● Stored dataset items
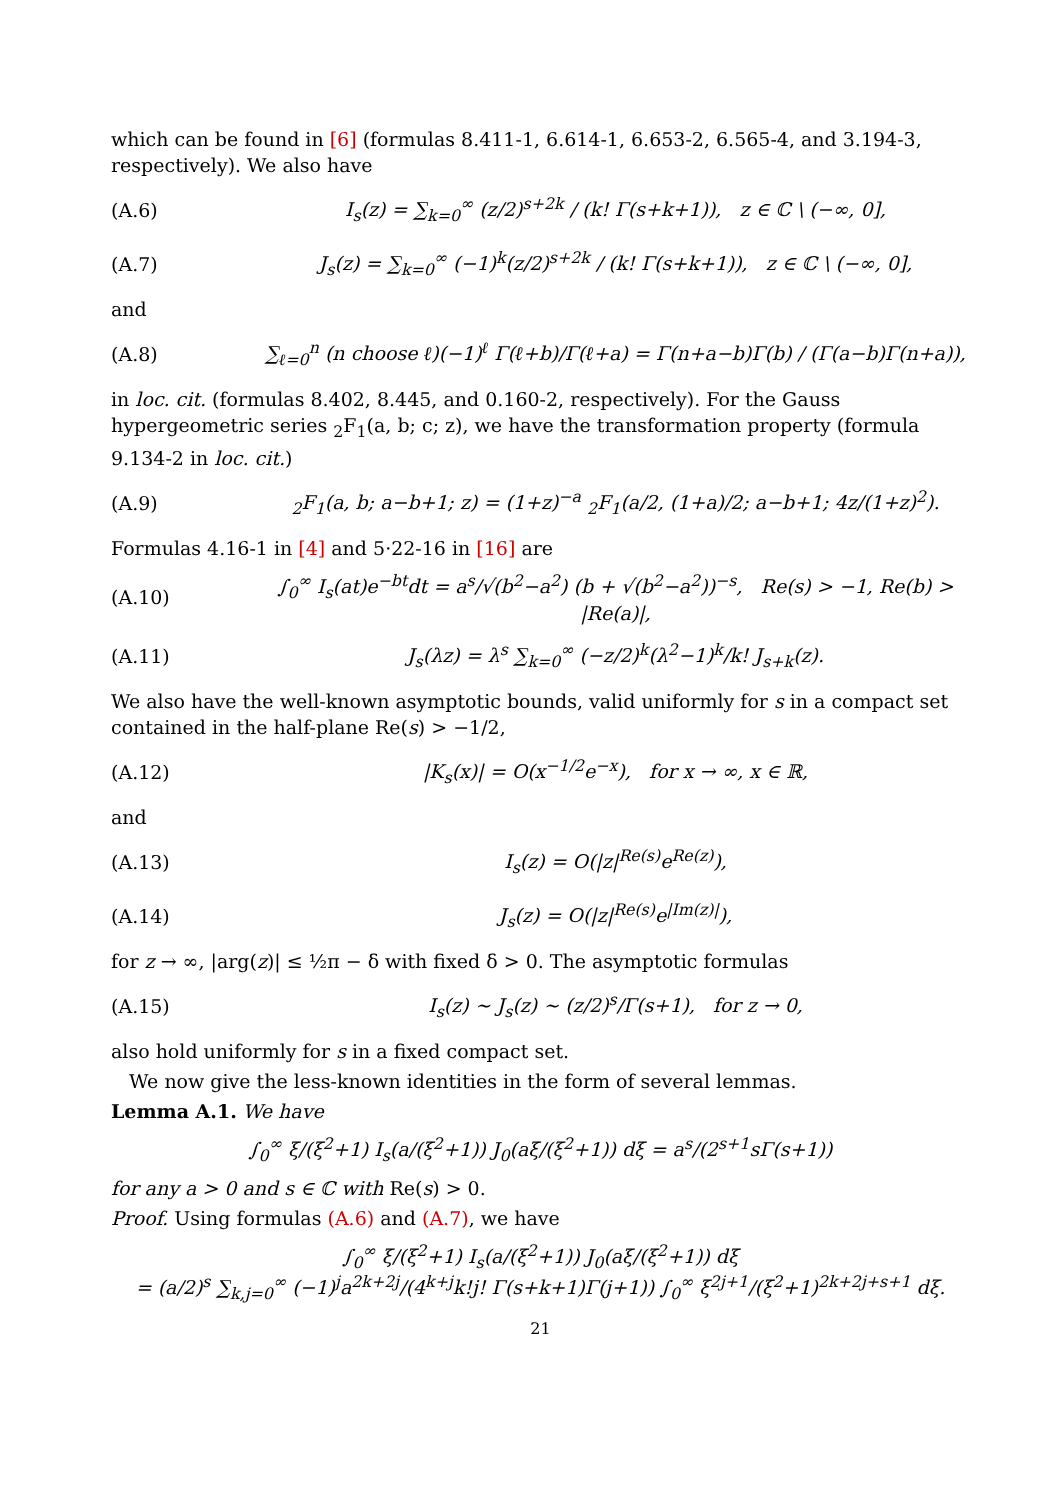which can be found in [6] (formulas 8.411-1, 6.614-1, 6.653-2, 6.565-4, and 3.194-3, respectively). We also have
(A.6) I<sub>s</sub>(z) = ∑<sub>k=0</sub><sup>∞</sup> (z/2)<sup>s+2k</sup> / (k! Γ(s+k+1)), z ∈ ℂ \ (−∞, 0],
(A.7) J<sub>s</sub>(z) = ∑<sub>k=0</sub><sup>∞</sup> (−1)<sup>k</sup>(z/2)<sup>s+2k</sup> / (k! Γ(s+k+1)), z ∈ ℂ \ (−∞, 0],
and
(A.8) ∑<sub>ℓ=0</sub><sup>n</sup> (n choose ℓ)(−1)<sup>ℓ</sup> Γ(ℓ+b)/Γ(ℓ+a) = Γ(n+a−b)Γ(b) / (Γ(a−b)Γ(n+a)),
in loc. cit. (formulas 8.402, 8.445, and 0.160-2, respectively). For the Gauss hypergeometric series <sub>2</sub>F<sub>1</sub>(a, b; c; z), we have the transformation property (formula 9.134-2 in loc. cit.)
(A.9) <sub>2</sub>F<sub>1</sub>(a, b; a−b+1; z) = (1+z)<sup>−a</sup> <sub>2</sub>F<sub>1</sub>(a/2, (1+a)/2; a−b+1; 4z/(1+z)<sup>2</sup>).
Formulas 4.16-1 in [4] and 5·22-16 in [16] are
(A.10) ∫<sub>0</sub><sup>∞</sup> I<sub>s</sub>(at)e<sup>−bt</sup>dt = a<sup>s</sup>/√(b<sup>2</sup>−a<sup>2</sup>) (b + √(b<sup>2</sup>−a<sup>2</sup>))<sup>−s</sup>, Re(s) > −1, Re(b) > |Re(a)|,
(A.11) J<sub>s</sub>(λz) = λ<sup>s</sup> ∑<sub>k=0</sub><sup>∞</sup> (−z/2)<sup>k</sup>(λ<sup>2</sup>−1)<sup>k</sup>/k! J<sub>s+k</sub>(z).
We also have the well-known asymptotic bounds, valid uniformly for s in a compact set contained in the half-plane Re(s) > −1/2,
(A.12) |K<sub>s</sub>(x)| = O(x<sup>−1/2</sup>e<sup>−x</sup>), for x → ∞, x ∈ ℝ,
and
(A.13) I<sub>s</sub>(z) = O(|z|<sup>Re(s)</sup>e<sup>Re(z)</sup>),
(A.14) J<sub>s</sub>(z) = O(|z|<sup>Re(s)</sup>e<sup>|Im(z)|</sup>),
for z → ∞, |arg(z)| ≤ ½π − δ with fixed δ > 0. The asymptotic formulas
(A.15) I<sub>s</sub>(z) ∼ J<sub>s</sub>(z) ∼ (z/2)<sup>s</sup>/Γ(s+1), for z → 0,
also hold uniformly for s in a fixed compact set.
We now give the less-known identities in the form of several lemmas.
Lemma A.1. We have
∫<sub>0</sub><sup>∞</sup> ξ/(ξ<sup>2</sup>+1) I<sub>s</sub>(a/(ξ<sup>2</sup>+1)) J<sub>0</sub>(aξ/(ξ<sup>2</sup>+1)) dξ = a<sup>s</sup>/(2<sup>s+1</sup>sΓ(s+1))
for any a > 0 and s ∈ ℂ with Re(s) > 0.
Proof. Using formulas (A.6) and (A.7), we have
∫<sub>0</sub><sup>∞</sup> ξ/(ξ<sup>2</sup>+1) I<sub>s</sub>(a/(ξ<sup>2</sup>+1)) J<sub>0</sub>(aξ/(ξ<sup>2</sup>+1)) dξ
= (a/2)<sup>s</sup> ∑<sub>k,j=0</sub><sup>∞</sup> (−1)<sup>j</sup>a<sup>2k+2j</sup>/(4<sup>k+j</sup>k!j! Γ(s+k+1)Γ(j+1)) ∫<sub>0</sub><sup>∞</sup> ξ<sup>2j+1</sup>/(ξ<sup>2</sup>+1)<sup>2k+2j+s+1</sup> dξ.
21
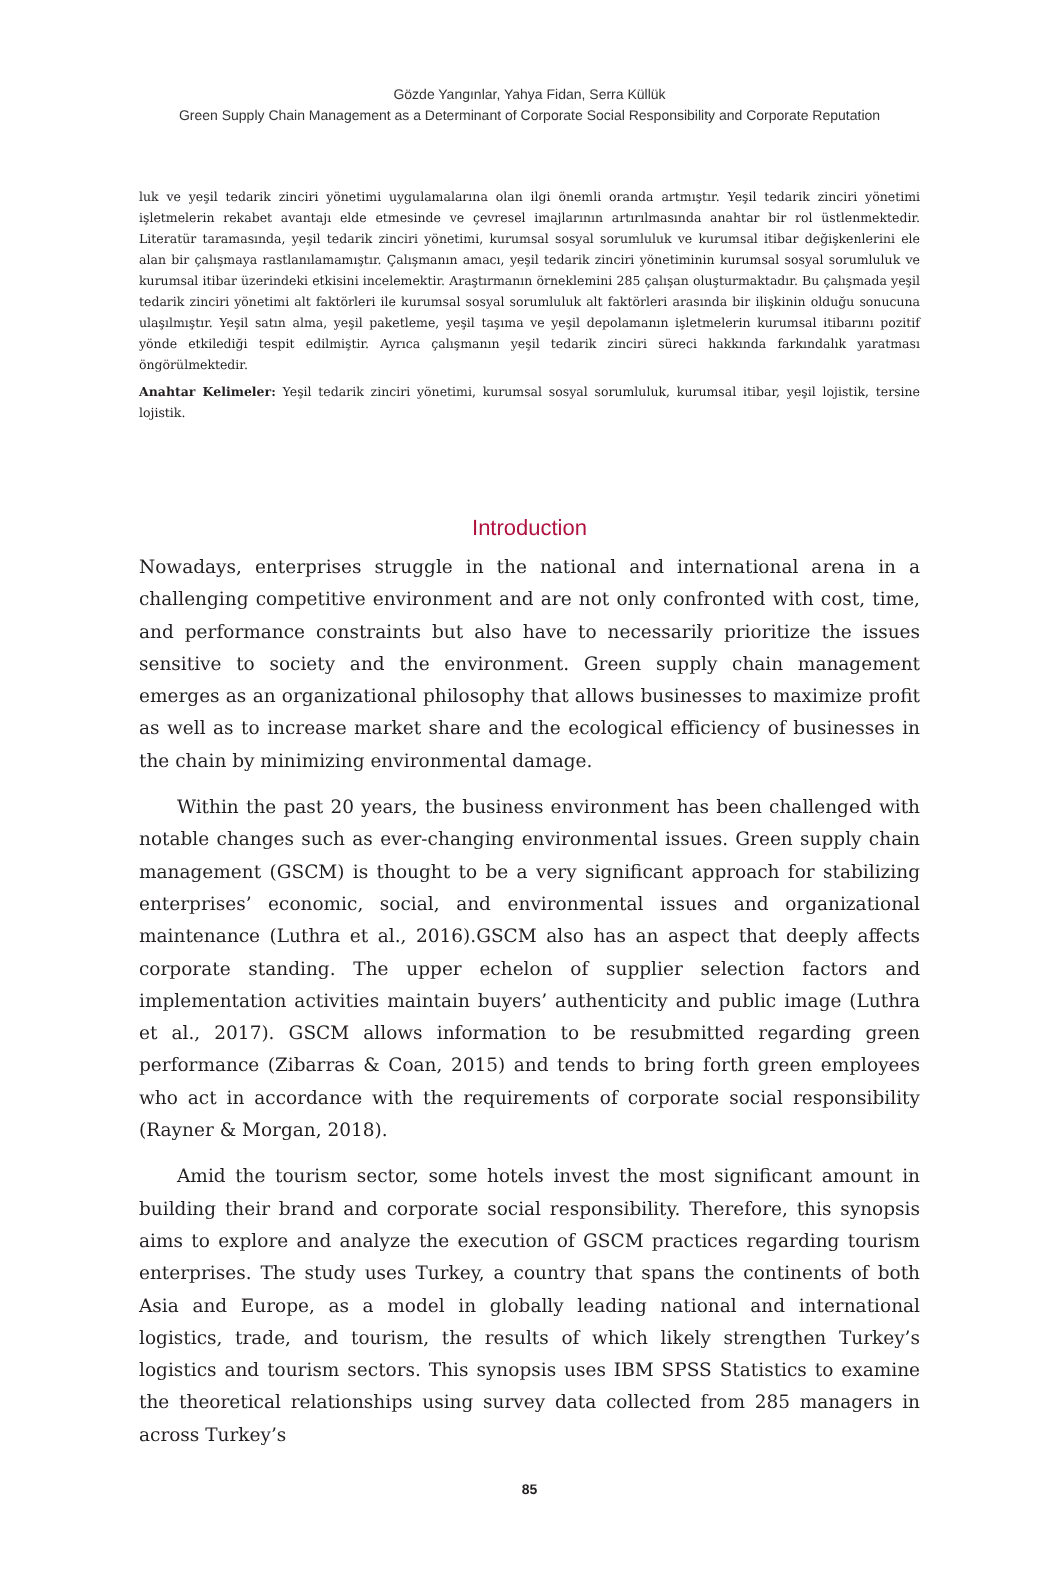Gözde Yangınlar, Yahya Fidan, Serra Küllük
Green Supply Chain Management as a Determinant of Corporate Social Responsibility and Corporate Reputation
luk ve yeşil tedarik zinciri yönetimi uygulamalarına olan ilgi önemli oranda artmıştır. Yeşil tedarik zinciri yönetimi işletmelerin rekabet avantajı elde etmesinde ve çevresel imajlarının artırılmasında anahtar bir rol üstlenmektedir. Literatür taramasında, yeşil tedarik zinciri yönetimi, kurumsal sosyal sorumluluk ve kurumsal itibar değişkenlerini ele alan bir çalışmaya rastlanılamamıştır. Çalışmanın amacı, yeşil tedarik zinciri yönetiminin kurumsal sosyal sorumluluk ve kurumsal itibar üzerindeki etkisini incelemektir. Araştırmanın örneklemini 285 çalışan oluşturmaktadır. Bu çalışmada yeşil tedarik zinciri yönetimi alt faktörleri ile kurumsal sosyal sorumluluk alt faktörleri arasında bir ilişkinin olduğu sonucuna ulaşılmıştır. Yeşil satın alma, yeşil paketleme, yeşil taşıma ve yeşil depolamanın işletmelerin kurumsal itibarını pozitif yönde etkilediği tespit edilmiştir. Ayrıca çalışmanın yeşil tedarik zinciri süreci hakkında farkındalık yaratması öngörülmektedir.
Anahtar Kelimeler: Yeşil tedarik zinciri yönetimi, kurumsal sosyal sorumluluk, kurumsal itibar, yeşil lojistik, tersine lojistik.
Introduction
Nowadays, enterprises struggle in the national and international arena in a challenging competitive environment and are not only confronted with cost, time, and performance constraints but also have to necessarily prioritize the issues sensitive to society and the environment. Green supply chain management emerges as an organizational philosophy that allows businesses to maximize profit as well as to increase market share and the ecological efficiency of businesses in the chain by minimizing environmental damage.
Within the past 20 years, the business environment has been challenged with notable changes such as ever-changing environmental issues. Green supply chain management (GSCM) is thought to be a very significant approach for stabilizing enterprises’ economic, social, and environmental issues and organizational maintenance (Luthra et al., 2016).GSCM also has an aspect that deeply affects corporate standing. The upper echelon of supplier selection factors and implementation activities maintain buyers’ authenticity and public image (Luthra et al., 2017). GSCM allows information to be resubmitted regarding green performance (Zibarras & Coan, 2015) and tends to bring forth green employees who act in accordance with the requirements of corporate social responsibility (Rayner & Morgan, 2018).
Amid the tourism sector, some hotels invest the most significant amount in building their brand and corporate social responsibility. Therefore, this synopsis aims to explore and analyze the execution of GSCM practices regarding tourism enterprises. The study uses Turkey, a country that spans the continents of both Asia and Europe, as a model in globally leading national and international logistics, trade, and tourism, the results of which likely strengthen Turkey’s logistics and tourism sectors. This synopsis uses IBM SPSS Statistics to examine the theoretical relationships using survey data collected from 285 managers in across Turkey’s
85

● Directions for this task
Every line in the data above that includes the word "known" should be copied.

● Expected answer
We also have the well-known asymptotic bounds, valid uniformly for s in a compact set contained in the half-plane Re(s) > −1/2,
We now give the less-known identities in the form of several lemmas.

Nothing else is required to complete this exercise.